Biocore 324 (Changing to Biocore 486 in Fall 2014) - Organismal Biology (2 cr. Lab) - Syllabus Fall 2012
As members of a 3-4 person research team, students work each week on some stage of designing or carrying out their own experiments on plant or animal physiology. During the semester, each team has 3 opportunities to develop an experiment to test a hypothesis based on a novel research question, in many cases using themselves as subjects (e.g. electrocardiograms, respiration rate, electroencephalograms). Research topics are chosen by students and reflect concepts taught concurrently in the Organismal Biology (323) lecture course. We will stress different elements of experimental design (development of good questions, review of relevant literature, hypothesis formation, protocol development: randomization, blinding, controls, sample size estimation) and analysis (data manipulation, graphing, statistical tests, comparison with previous findings). Emphasis is on critical thinking required in designing and conducting experiments and in analyzing and interpreting results. During the semester, research teams report their findings through oral PowerPoint presentations and by writing, peer-reviewing, and revising papers in the format of scientific journal articles.

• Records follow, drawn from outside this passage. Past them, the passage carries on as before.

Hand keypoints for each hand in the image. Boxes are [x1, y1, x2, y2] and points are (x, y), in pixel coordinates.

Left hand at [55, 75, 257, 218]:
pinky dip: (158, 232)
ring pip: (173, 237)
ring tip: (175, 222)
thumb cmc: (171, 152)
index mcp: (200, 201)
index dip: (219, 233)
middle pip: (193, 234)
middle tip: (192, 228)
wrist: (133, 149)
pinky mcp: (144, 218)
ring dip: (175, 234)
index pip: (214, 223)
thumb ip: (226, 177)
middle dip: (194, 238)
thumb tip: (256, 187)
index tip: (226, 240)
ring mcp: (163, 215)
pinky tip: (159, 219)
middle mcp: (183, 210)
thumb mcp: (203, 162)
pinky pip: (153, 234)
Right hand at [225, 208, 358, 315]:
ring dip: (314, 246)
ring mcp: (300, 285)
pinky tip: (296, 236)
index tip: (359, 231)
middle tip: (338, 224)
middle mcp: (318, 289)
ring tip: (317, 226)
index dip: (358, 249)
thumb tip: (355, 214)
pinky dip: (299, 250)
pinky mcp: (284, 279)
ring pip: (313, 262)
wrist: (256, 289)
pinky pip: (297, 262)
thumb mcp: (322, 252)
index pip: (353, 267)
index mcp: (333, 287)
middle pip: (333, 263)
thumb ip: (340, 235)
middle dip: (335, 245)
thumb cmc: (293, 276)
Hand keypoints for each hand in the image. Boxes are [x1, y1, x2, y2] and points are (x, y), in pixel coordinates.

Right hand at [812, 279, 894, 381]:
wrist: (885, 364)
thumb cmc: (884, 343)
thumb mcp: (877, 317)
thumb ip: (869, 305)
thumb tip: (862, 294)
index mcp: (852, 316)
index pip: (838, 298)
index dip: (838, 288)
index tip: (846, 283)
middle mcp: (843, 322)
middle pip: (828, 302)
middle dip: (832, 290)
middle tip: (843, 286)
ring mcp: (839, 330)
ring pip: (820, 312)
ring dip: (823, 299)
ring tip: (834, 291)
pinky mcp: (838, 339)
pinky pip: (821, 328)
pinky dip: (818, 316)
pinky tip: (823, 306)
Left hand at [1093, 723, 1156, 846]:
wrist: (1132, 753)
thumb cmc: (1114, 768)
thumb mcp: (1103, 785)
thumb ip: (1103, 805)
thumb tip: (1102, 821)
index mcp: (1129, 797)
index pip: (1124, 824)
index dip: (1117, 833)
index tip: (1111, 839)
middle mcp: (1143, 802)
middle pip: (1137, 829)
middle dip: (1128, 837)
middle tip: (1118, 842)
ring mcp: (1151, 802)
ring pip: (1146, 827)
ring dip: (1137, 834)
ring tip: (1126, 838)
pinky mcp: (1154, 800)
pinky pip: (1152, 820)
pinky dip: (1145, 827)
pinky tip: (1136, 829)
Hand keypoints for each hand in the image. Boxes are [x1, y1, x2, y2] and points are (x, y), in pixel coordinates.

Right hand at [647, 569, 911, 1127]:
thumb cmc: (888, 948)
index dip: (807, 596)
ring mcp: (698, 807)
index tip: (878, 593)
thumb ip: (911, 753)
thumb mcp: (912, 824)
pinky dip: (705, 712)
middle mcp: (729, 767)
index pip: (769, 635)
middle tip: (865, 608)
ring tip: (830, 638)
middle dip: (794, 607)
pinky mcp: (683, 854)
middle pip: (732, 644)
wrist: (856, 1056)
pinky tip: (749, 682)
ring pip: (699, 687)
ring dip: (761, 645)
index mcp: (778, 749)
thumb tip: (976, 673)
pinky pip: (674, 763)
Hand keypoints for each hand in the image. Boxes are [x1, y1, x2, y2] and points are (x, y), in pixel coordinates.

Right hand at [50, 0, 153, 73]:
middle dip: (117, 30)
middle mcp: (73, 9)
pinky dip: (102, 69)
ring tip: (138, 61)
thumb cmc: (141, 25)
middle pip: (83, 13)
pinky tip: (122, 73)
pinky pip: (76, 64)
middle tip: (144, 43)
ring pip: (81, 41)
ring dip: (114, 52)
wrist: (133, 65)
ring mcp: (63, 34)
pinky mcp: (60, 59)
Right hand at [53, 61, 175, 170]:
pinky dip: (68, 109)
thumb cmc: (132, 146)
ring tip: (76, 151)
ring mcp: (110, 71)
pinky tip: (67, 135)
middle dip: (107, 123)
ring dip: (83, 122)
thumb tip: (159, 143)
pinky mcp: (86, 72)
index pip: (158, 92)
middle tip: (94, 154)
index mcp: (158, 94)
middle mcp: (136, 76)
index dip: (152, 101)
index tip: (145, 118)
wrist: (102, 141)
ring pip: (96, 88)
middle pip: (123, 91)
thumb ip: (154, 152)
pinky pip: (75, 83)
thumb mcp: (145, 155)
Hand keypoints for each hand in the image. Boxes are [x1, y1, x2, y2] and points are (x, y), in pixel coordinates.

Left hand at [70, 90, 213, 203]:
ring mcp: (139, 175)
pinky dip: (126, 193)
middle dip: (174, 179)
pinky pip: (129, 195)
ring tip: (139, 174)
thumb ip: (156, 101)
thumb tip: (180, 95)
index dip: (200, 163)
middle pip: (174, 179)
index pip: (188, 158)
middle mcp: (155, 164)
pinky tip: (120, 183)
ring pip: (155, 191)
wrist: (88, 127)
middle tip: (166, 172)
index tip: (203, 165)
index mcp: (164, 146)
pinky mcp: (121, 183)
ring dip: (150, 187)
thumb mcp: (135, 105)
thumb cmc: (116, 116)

This course is held in spring of the 2nd year in Biocore:
Biocore course numbers will be changing starting spring 2014
Biocore 587 (Previously Biocore 333) - Biological Interactions (3 cr.) -- Syllabus Spring 2013
Biological Interactions is intended to help you integrate the material you have learned in the previous three semesters and apply it to some current areas of active research. We will consider four topics and will look at some of the physiology, cell biology, genetics, and biochemistry relevant to understanding these issues. The course will be focused around a series of papers from the scientific literature and will provide you with opportunities to gather information, visualize, analyze, explore, and plan strategies for the investigation of complex biological problems. The four topics are: 1. Inheritance of Susceptibility: Colon Cancer as Genetic Disease, led by Dr. Amy Moser, Department of Human Oncology, 2. Cervical cancer; A Viral Disease, led by Dr. Anne Griep, Department of Anatomy, 3. Evolutionary Systems Biology, led by Dr. Laurence Loewe, Department of Genetics, and 4. Microbial Ecology and the Human Gut, led by Dr. Trina McMahon, Departments of Civil and Environmental Engineering and Bacteriology.